In 1948, William W. Remington was one of the bright young men in the Truman administration. He was tall and handsome, a product of Dartmouth and Columbia. From 1940 on, he had risen through government ranks, serving on wartime boards, the President's Council of Economic Advisors, and eventually as a major official in the Department of Commerce, with a promising future ahead. By 1954, however, Remington was dead--assassinated in his cell by a team of inmates in a high-security Federal prison.
In Un-American Activities, historian Gary May tells the fascinating story of William Remington--a story of intrigue, injustice, government corruption, and anti-Communist hysteria. May labored for eight years in reconstructing Remington's case, searching through FBI files, government documents, and waging an epic battle against then-U.S. Attorney Rudy Guiliani to become the first historian to obtain access to grand jury records. The result is a brilliant account of one man's tragic odyssey and a government run amok. Remington's future collapsed in 1948, when he was charged with being a Communist and a Soviet spy. The accuser was Elizabeth Bentley, an admitted ex-Communist herself and a former courier for Soviet spymasters. Remington's life fell into a whirlpool, as he fought government improprieties, illegalities, and the assumption he was guilty. Cleared by government loyalty boards, he was indicted by a grand jury--whose foreman was secretly helping Elizabeth Bentley prepare her memoirs. Remington suffered through two trials for perjury, and the chief witness against him was his own embittered ex-wife. He was convicted and sentenced to the federal penitentiary at Lewisburg, Pennsylvania, where his reputation as a Communist preceded him. But May's account also offers fascinating insight into the depth of Soviet penetration into wartime America: As he follows Remington's life, from the radical circles at Dartmouth and the Tennessee Valley Authority in the 1930s through his Washington career, he finds that Remington may well have been guilty of the charges against him.
Gary May is one of the leading historians writing about postwar America. His first book, China Scapegoat, won the Allan Nevins Prize and was hailed as "as well as a novel, as powerful as a good film" by the The Los Angeles Times. Here he brings his analytical and narrative skills to bear on one of the forgotten stories of the McCarthy era, uncovering a gripping tale of espionage, corruption, and personal tragedy.
This is a thorough and lucid study of Remington (1917-1954), an intriguing but minor figure in the Truman administration caught up in the 1950s hunt for Communists. May ( China Scapegoat ), who teaches history at the University of Delaware, tells of Remington's days at Dartmouth, where he both supported Communism and was driven by worldly ambition, his government work leading to an important position in the Department of Commerce and his betrayal as a Communist in 1948 by Elizabeth Bentley, a former Communist herself and one-time Soviet agent. Before loyalty boards, to his lawyer, Joseph Rauh, and in court, Remington never told the full truth of his past, though he acquired defenders, such as New Yorker staff writer Daniel Lang, who wrote an expose of the government loyalty program.
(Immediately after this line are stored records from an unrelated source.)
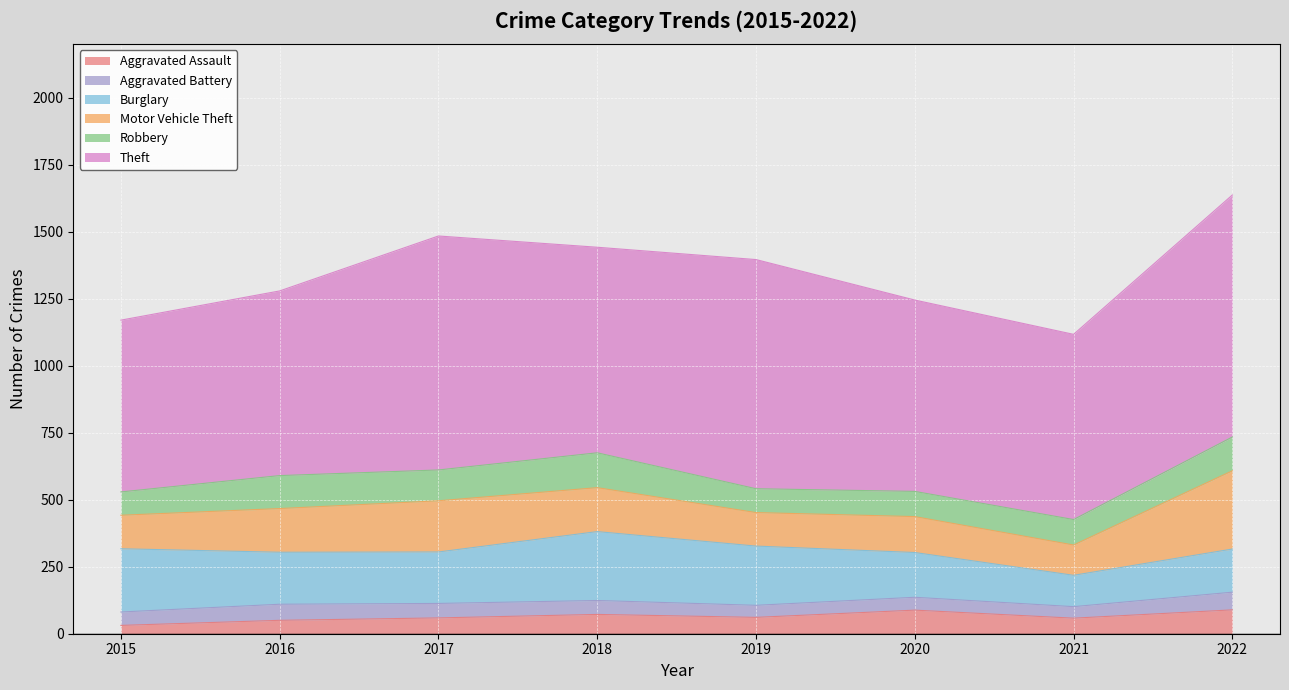

What is the sum of the Aggravated Assault values at 2015 and 2017?

90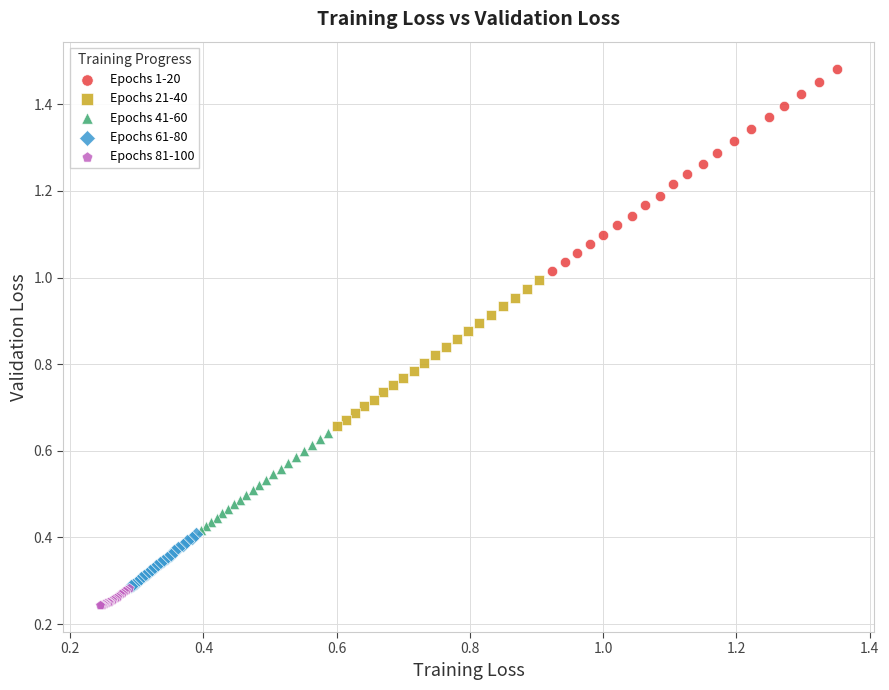

Which series contains the lowest Y value?

Epochs 81-100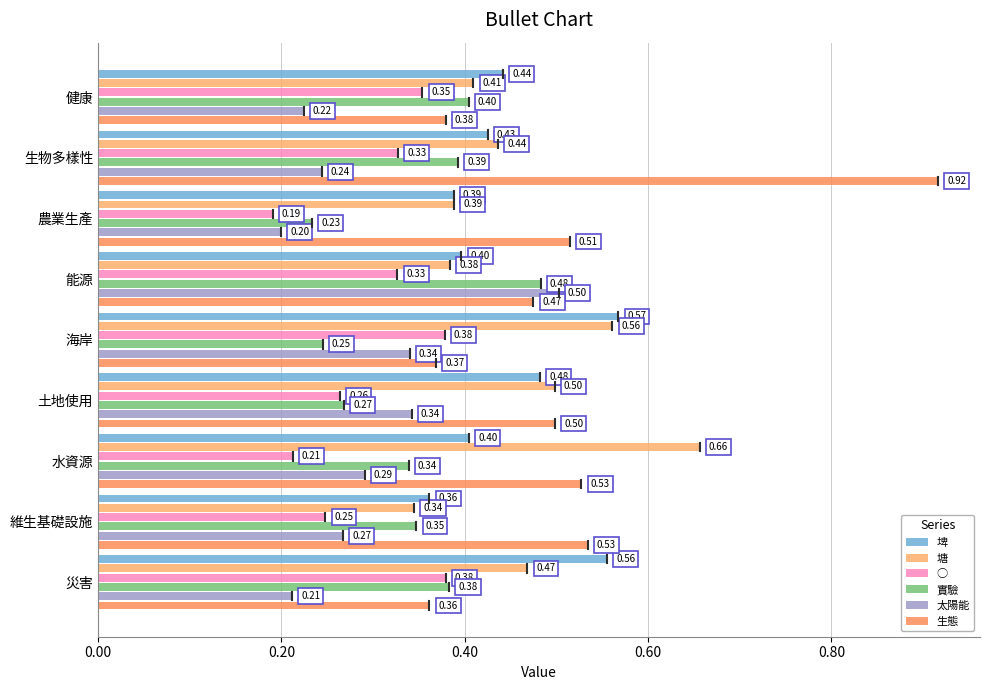

How many series are shown in this chart?

6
Indicted for perjury about his past by a grand jury whose foreman was Bentley's literary collaborator, Remington was convicted, retried after a reversal and convicted a second time in 1953. While serving a three-year prison term at the high-security Lewisburg prison, Remington was murdered by fellow prisoners; evidence suggested the murderers were motivated by anti-Communism, but authorities denied that. While May convincingly concludes that the Remington story ``is not a simple morality play,'' representing neither a pure case of government persecution nor a stride toward justice, he could have done more to contextualize the story. Photos not seen by PW.